▶ _WORK ORDER_:
What number of lines in the records below hold the word "scroll"? Give that number alone.

▶ _DATA EXCERPTS_:
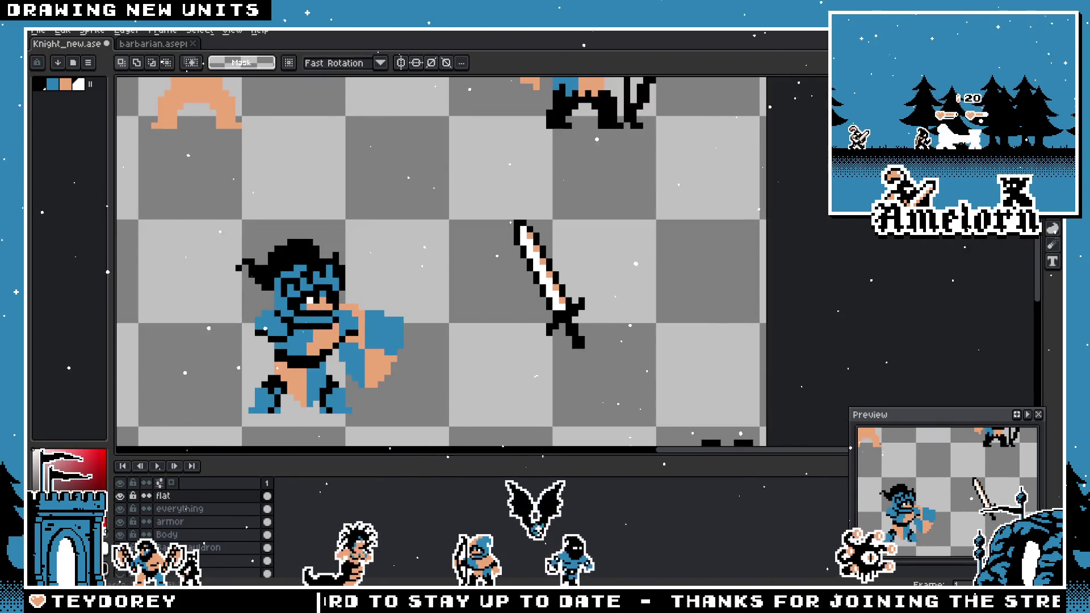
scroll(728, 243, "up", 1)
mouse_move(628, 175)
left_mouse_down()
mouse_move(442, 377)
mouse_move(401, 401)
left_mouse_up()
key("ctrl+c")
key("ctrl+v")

* * *

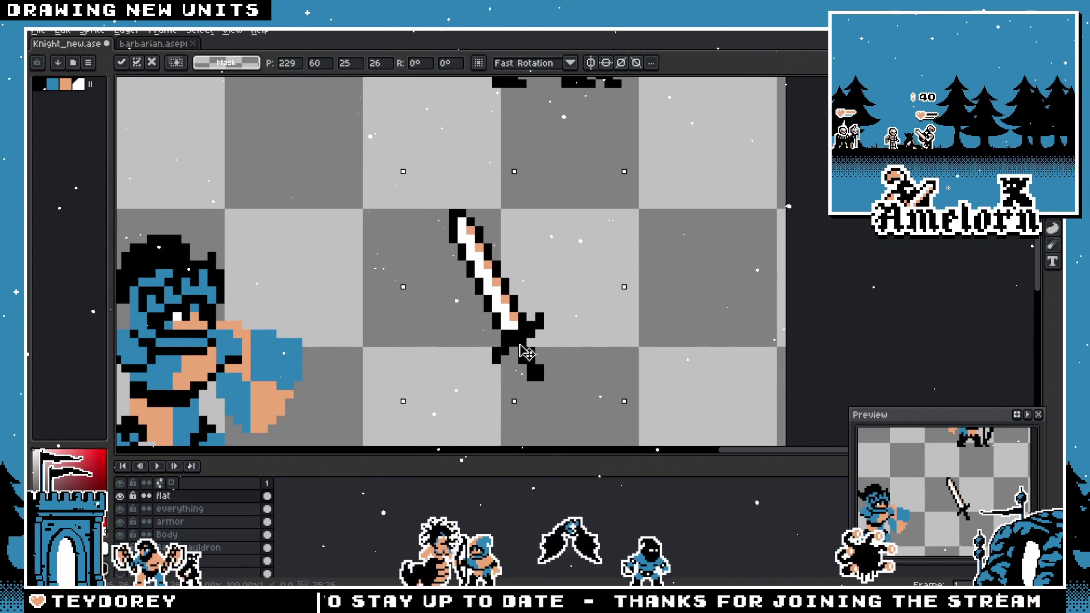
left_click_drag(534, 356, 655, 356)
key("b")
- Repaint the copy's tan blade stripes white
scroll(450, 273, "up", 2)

▶ _ANSWER FOR THIS EXERCISE_:
2